Things to do:
• a. Duplicate the article on Virginia's tech talent funding from "With the growing" to "next 20 years.".
• b. In the article on Virginia's tech talent funding, what average annual salary does the Comparitech study report for cybersecurity roles in Virginia?
• c. Take the article on Virginia's tech talent funding further, picking up right after its final sentence.

Supplied text:
According to Comparitech’s “2019 US Cybersecurity Salary & Employment Study,” which was published last month, Virginia ranks as one of the hottest states for cybersecurity professionals – both from a job opportunity and salary standpoint. The Comparitech study found that there are currently 14,180 individuals employed in a cybersecurity role with an average annual salary of $111,790. Over the next five years the number of cybersecurity jobs in the Old Dominion State is expected to grow by more than 32%.

With the growing demand for cybersecurity and other high-tech jobs, 11 universities in the Commonwealth of Virginia were promised just under $1 billion in state funding to grow their computer science programs. Governor Ralph Northam announced that the investment of this tech talent pipeline could create 31,000 new computer science graduates over the next 20 years.

The Tech Talent Investment Program is being developed to benefit students and tech employers throughout the state, and it grew out of Virginia’s proposal to Amazon, which is locating its second headquarters in Northern Virginia. The performance-based initiative is also designed to create at least 25,000 new bachelor’s and master’s degrees in computer science and related fields, while funding for the program was already provided in the Virginia budget approved earlier this year.

“This initiative is an investment in Virginians,” said Governor Northam, via a statement. “Virginia’s tech sector will continue booming only if we can train the workforce those jobs require. We are educating a workforce that will fill jobs at hundreds of tech companies around the Commonwealth, including at Amazon, helping boost our economy and quality of life in every corner of Virginia.”

Governor Northam approved $16.6 million for the Tech Talent Investment Program in the state budget, but the allocations to the individual universities had not previously been announced. Virginia Tech and George Mason University will receive the largest share in the first round of funding.

Virginia Tech is committed to producing 5,911 bachelor’s degrees and 10,324 master’s degrees by 2039, and it will receive $5.4 million for the bachelor’s program and $1.8 million for master’s program in 2020.

George Mason University is committed to producing 2,277 additional bachelor’s degrees and 5,328 master’s degrees by 2039 – with allocated TTIP funding allocated for 2020 to reach $2.3 million for the bachelor’s program and $972,914 for the master’s program.

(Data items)
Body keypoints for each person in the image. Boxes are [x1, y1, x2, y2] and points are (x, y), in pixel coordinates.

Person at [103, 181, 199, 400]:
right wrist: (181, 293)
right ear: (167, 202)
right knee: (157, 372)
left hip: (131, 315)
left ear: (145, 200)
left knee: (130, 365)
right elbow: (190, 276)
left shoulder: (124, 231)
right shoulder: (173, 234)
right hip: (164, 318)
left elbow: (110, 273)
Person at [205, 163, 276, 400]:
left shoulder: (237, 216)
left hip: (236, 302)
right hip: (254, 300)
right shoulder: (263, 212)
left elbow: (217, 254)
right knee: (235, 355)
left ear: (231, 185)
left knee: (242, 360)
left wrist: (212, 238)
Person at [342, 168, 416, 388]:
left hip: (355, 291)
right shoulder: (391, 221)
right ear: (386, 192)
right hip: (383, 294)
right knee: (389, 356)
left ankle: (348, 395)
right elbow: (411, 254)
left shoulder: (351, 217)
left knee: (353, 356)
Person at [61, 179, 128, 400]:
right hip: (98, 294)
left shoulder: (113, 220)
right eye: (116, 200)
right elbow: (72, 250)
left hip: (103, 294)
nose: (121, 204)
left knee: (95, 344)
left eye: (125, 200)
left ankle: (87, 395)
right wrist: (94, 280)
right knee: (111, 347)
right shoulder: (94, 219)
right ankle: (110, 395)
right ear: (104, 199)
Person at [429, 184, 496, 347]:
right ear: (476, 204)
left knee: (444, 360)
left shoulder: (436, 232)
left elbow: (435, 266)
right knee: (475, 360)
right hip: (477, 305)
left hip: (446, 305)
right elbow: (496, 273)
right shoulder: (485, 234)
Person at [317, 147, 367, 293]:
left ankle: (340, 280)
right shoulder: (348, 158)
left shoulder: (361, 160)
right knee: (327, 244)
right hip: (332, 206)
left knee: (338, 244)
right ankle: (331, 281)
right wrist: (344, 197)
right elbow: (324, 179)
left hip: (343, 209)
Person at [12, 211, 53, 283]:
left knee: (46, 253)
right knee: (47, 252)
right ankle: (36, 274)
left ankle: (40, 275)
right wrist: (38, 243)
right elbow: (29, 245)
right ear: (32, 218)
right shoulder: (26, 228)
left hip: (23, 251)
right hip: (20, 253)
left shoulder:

Your responses:
• a.
With the growing demand for cybersecurity and other high-tech jobs, 11 universities in the Commonwealth of Virginia were promised just under $1 billion in state funding to grow their computer science programs. Governor Ralph Northam announced that the investment of this tech talent pipeline could create 31,000 new computer science graduates over the next 20 years.

• b. $111,790

• c.
Both schools had pledged to expand their tech degree programs and to build new facilities in response to Amazon’s HQ2 announcement last year. George Mason University reportedly has a target goal to more than double the size of its computer science degree program by 2024, but online sources have suggested that could be overly ambitious given the funding the university has received to date. It was awarded $7.5 million in the 2019 budget to replace an old building on its Arlington campus to construct the 400,000 square-foot Institute for Digital InnovAtion (IDIA).

At the same time Virginia Tech was allocated $168 million for its planned Innovation Campus, and that has raised questions about the school receiving “preferential treatment” – something state representatives have denied.

Nine other schools will receive funds in the first round, and are committed to producing the following number of degrees: The University of Virginia: 3,416 bachelor’s degrees; William & Mary: 930 bachelor’s degrees; Old Dominion University: 765 bachelor’s degrees; Virginia Commonwealth University: 722 bachelor’s degrees; James Madison University: 467 bachelor’s degrees; Radford University: 394 bachelor’s degrees; Christopher Newport University: 392 bachelor’s degrees; Virginia State University: 186 bachelor’s degrees; and Norfolk State University: 126 bachelor’s degrees.

“These 11 institutions, and others that will follow, demonstrate the qualities that make Virginia’s higher education system among the best in the nation: innovation, responsiveness, alignment with state needs and performance,” said Peter Blake, director of the State Council of Higher Education for Virginia.

Amazon’s role in all this can’t be understated. The company has pledged to create 40,000 high-paying jobs in exchange for $750 million worth of state tax incentives.

“As the technology industry in the Richmond region and across the Commonwealth continues to grow, so do our workforce needs,” added Nick Serfass, executive director of the Richmond Technology Council. “This investment demonstrates Virginia’s commitment to continuing the growth of tech businesses and strengthening the talent and education of its workforce.”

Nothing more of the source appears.